In a medical malpractice lawsuit in New York, we are required to show to the jury that we are more likely right than wrong that the injuries you received were a result of improper medical care. Legally, that is known as the “burden of proof.”

In technical terms that is also known as a “preponderance of evidence.”

There is a key strategy about why we call to the witness stand the doctor you are suing as our first witness.

Some people might think it would be easier for jury to understand what happened if the injured victim went up first and told his or her story about what happened. This can work, but is not as effective as when the doctor takes the witness stand.

Here's why.

When I call a doctor to the witness stand, my goal is to have him explain to the jury exactly what problem you have, what problems you presented with, what examinations and tests he performed and what his plan of action was for the future.

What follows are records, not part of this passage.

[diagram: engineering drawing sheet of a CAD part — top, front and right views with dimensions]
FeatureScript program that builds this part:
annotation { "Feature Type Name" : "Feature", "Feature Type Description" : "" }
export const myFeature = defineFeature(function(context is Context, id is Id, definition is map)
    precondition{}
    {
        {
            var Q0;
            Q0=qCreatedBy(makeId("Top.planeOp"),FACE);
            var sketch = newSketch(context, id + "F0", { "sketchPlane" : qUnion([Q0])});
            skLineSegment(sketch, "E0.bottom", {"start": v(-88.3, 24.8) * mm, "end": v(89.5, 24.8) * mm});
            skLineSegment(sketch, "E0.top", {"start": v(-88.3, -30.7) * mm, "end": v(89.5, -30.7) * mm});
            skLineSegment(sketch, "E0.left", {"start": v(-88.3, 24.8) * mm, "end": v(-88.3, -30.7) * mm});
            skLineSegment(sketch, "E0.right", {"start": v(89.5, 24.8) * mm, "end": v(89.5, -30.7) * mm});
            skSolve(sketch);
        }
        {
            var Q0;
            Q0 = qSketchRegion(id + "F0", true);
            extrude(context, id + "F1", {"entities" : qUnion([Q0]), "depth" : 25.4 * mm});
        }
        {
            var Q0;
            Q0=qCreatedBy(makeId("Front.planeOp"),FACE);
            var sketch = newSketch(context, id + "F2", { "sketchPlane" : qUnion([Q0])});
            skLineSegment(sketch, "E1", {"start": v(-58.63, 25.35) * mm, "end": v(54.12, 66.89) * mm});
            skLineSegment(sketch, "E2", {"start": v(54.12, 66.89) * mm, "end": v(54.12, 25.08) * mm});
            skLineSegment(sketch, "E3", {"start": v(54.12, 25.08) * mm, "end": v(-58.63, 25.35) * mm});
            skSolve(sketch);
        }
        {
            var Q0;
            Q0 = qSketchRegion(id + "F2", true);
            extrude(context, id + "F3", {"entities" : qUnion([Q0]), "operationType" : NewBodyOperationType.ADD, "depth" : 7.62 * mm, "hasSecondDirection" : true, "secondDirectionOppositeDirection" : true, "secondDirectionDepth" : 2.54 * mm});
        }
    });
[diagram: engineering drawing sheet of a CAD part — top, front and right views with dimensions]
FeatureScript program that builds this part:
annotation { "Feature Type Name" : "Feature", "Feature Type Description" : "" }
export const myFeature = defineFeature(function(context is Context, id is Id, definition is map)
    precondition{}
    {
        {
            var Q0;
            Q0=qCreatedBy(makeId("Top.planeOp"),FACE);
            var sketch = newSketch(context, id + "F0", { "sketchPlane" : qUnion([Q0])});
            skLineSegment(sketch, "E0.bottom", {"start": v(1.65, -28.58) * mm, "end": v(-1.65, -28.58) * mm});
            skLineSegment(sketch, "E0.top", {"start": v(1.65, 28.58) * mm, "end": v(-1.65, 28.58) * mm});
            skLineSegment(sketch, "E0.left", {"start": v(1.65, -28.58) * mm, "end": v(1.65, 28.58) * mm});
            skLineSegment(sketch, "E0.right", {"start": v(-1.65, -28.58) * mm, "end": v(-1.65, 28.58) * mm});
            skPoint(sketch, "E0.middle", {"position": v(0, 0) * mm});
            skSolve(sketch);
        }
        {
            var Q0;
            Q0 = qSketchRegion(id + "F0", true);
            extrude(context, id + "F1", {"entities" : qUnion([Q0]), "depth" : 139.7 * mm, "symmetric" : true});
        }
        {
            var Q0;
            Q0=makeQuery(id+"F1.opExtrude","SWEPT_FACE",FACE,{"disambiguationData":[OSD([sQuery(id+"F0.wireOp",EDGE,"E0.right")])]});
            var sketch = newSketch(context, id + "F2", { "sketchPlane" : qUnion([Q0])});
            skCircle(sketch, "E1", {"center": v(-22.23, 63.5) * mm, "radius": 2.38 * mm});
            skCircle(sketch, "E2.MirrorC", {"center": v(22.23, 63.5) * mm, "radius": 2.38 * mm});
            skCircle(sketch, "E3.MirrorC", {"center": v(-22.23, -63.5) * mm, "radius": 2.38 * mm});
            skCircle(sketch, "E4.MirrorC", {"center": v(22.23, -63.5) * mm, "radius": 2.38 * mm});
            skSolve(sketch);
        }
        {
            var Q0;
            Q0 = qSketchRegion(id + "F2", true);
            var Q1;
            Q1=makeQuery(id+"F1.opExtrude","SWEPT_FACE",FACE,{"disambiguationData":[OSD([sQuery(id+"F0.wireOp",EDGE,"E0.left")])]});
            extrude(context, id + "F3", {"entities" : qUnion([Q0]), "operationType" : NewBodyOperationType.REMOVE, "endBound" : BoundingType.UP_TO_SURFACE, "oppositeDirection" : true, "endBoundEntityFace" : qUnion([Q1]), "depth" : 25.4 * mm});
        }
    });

This gives the jury a concise, clear understanding of what happened from the physician's perspective. Later on, I will certainly put the injured victim on the witness stand to fill in the blanks and to give full color images of what exactly happened from their perspective.

However, by putting your treating doctor on the witness stand first, I can then have him introduce his own medical records into evidence and then any other medical expert who gets up to testify will now be basing their decisions upon records that are already in evidence along with the testimony of the original treating doctor.

Also, by calling the doctor you are suing, I have the ability to show to the jury that there are certain established guidelines that the doctor is required to follow when treating and evaluating your particular problem.

I am permitted to ask the doctor medical opinion questions and have him establish what those guidelines were at that time. I am then permitted to ask him questions about whether he deviated or departed from those good and accepted medical practices.